▶ _Work instruction A_: In the Niobrara River project description, how long is the reach designated as the Niobrara National Scenic River?

▶ _Exercise text_:
Assessment of Groundwater and Surface-Water Interactions of the Niobrara River with Underlying Aquifers under Various Stress Scenarios

Science Center Objects

Project Period: 2015-2020
Cooperators: National Park Service
Project Chief: Kyle Davis

Executive Summary:
The 1991 Niobrara Scenic River Designation Act (Public Law 102-50) designated a 76-mile reach of the
Niobrara River to be managed as the Niobrara National Scenic River and approximately 26 miles of the
Niobrara River to be added to the existing Missouri National Recreational River and managed as a
recreational river. The designated portions of the Niobrara River are subject to the legislative mandates
contained in the National Park Service (NPS) Organic Act and the Wild and Scenic Rivers Act.

The NPS is engaged in multiple efforts to identify instream flows that will maintain and/or improve the
water-related resources and flow-dependent values of the Niobrara River within the Niobrara National
Scenic River reach. These efforts require an in-depth understanding of the contribution of groundwater
to flows of the Niobrara River. The NPS is concerned that development of the High Plains aquifer in the
vicinity of the Niobrara River could cause the eventual capture of water that would otherwise discharge
to the river and cause a reduction of instream flows. NPS has requested assistance from USGS in
addressing these concerns.
This study is planned as a two-phase study. Phase 1 will provide a hydrogeologic framework, conceptual
model, and groundwater budget for the study area. Phase 2 will consist of the construction and
calibration of a numerical groundwater flow model suitable for simulating the interaction of
groundwater and surface water under specified stress scenarios. The proposed model domain includes
the Niobrara River Basin east of the 103nd meridian in South Dakota and Nebraska.

Objective(s):
The objectives for the proposed study are to: (1) characterize the hydrogeology of the Niobrara River
Basin within the study area with respect to the interaction of groundwater and surface water and (2)
develop a numerical model that can simulate stress scenarios affecting the interaction of groundwater
and surface water.

▶ _Work instruction B_: Extract the lines of the listing below from its first line through the line containing "serviço com falha", including both, and reproduce them without any change.

▶ _Study material_:

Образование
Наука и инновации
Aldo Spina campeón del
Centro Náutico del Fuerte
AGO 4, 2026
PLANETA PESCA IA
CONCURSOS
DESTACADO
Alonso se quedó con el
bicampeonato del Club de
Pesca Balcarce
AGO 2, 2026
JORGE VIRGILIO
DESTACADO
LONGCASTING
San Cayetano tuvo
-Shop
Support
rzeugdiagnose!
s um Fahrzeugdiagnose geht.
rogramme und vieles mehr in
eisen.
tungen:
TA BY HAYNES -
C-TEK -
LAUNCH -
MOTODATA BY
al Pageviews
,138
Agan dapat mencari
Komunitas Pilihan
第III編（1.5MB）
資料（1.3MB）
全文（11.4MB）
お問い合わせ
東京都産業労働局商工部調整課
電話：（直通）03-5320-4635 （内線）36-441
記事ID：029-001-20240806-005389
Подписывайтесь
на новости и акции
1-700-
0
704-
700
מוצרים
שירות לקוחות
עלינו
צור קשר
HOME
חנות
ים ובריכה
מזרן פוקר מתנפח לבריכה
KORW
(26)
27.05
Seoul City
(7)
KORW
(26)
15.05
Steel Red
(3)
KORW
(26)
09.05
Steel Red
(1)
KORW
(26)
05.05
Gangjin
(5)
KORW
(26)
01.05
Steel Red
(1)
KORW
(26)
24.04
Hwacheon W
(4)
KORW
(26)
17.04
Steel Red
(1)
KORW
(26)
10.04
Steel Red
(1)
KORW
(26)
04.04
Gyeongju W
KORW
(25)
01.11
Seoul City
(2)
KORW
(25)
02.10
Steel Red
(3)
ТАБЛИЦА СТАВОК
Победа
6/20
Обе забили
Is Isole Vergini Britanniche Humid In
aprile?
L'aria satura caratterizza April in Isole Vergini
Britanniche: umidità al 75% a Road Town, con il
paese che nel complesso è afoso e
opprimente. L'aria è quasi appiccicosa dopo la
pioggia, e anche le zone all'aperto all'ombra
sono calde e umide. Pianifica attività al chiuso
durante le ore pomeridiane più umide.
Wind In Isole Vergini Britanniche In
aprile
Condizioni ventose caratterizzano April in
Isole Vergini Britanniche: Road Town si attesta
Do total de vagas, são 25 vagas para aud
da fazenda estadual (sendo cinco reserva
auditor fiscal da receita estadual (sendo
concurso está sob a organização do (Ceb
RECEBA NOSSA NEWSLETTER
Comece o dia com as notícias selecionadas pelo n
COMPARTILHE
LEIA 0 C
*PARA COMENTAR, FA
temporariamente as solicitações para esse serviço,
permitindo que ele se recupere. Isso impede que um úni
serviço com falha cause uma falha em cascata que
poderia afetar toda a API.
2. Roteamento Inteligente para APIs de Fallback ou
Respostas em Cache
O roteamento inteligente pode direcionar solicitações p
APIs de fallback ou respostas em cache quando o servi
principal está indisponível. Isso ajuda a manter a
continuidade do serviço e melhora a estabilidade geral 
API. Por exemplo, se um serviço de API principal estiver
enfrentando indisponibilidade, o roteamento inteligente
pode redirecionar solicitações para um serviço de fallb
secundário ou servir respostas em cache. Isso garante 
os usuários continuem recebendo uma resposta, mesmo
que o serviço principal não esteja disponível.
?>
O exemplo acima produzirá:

▶ _Exercise solution A_: 76 miles

▶ _Exercise solution B_:
Образование
Наука и инновации
Aldo Spina campeón del
Centro Náutico del Fuerte
AGO 4, 2026
PLANETA PESCA IA
CONCURSOS
DESTACADO
Alonso se quedó con el
bicampeonato del Club de
Pesca Balcarce
AGO 2, 2026
JORGE VIRGILIO
DESTACADO
LONGCASTING
San Cayetano tuvo
-Shop
Support
rzeugdiagnose!
s um Fahrzeugdiagnose geht.
rogramme und vieles mehr in
eisen.
tungen:
TA BY HAYNES -
C-TEK -
LAUNCH -
MOTODATA BY
al Pageviews
,138
Agan dapat mencari
Komunitas Pilihan
第III編（1.5MB）
資料（1.3MB）
全文（11.4MB）
お問い合わせ
東京都産業労働局商工部調整課
電話：（直通）03-5320-4635 （内線）36-441
記事ID：029-001-20240806-005389
Подписывайтесь
на новости и акции
1-700-
0
704-
700
מוצרים
שירות לקוחות
עלינו
צור קשר
HOME
חנות
ים ובריכה
מזרן פוקר מתנפח לבריכה
KORW
(26)
27.05
Seoul City
(7)
KORW
(26)
15.05
Steel Red
(3)
KORW
(26)
09.05
Steel Red
(1)
KORW
(26)
05.05
Gangjin
(5)
KORW
(26)
01.05
Steel Red
(1)
KORW
(26)
24.04
Hwacheon W
(4)
KORW
(26)
17.04
Steel Red
(1)
KORW
(26)
10.04
Steel Red
(1)
KORW
(26)
04.04
Gyeongju W
KORW
(25)
01.11
Seoul City
(2)
KORW
(25)
02.10
Steel Red
(3)
ТАБЛИЦА СТАВОК
Победа
6/20
Обе забили
Is Isole Vergini Britanniche Humid In
aprile?
L'aria satura caratterizza April in Isole Vergini
Britanniche: umidità al 75% a Road Town, con il
paese che nel complesso è afoso e
opprimente. L'aria è quasi appiccicosa dopo la
pioggia, e anche le zone all'aperto all'ombra
sono calde e umide. Pianifica attività al chiuso
durante le ore pomeridiane più umide.
Wind In Isole Vergini Britanniche In
aprile
Condizioni ventose caratterizzano April in
Isole Vergini Britanniche: Road Town si attesta
Do total de vagas, são 25 vagas para aud
da fazenda estadual (sendo cinco reserva
auditor fiscal da receita estadual (sendo
concurso está sob a organização do (Ceb
RECEBA NOSSA NEWSLETTER
Comece o dia com as notícias selecionadas pelo n
COMPARTILHE
LEIA 0 C
*PARA COMENTAR, FA
temporariamente as solicitações para esse serviço,
permitindo que ele se recupere. Isso impede que um úni
serviço com falha cause uma falha em cascata que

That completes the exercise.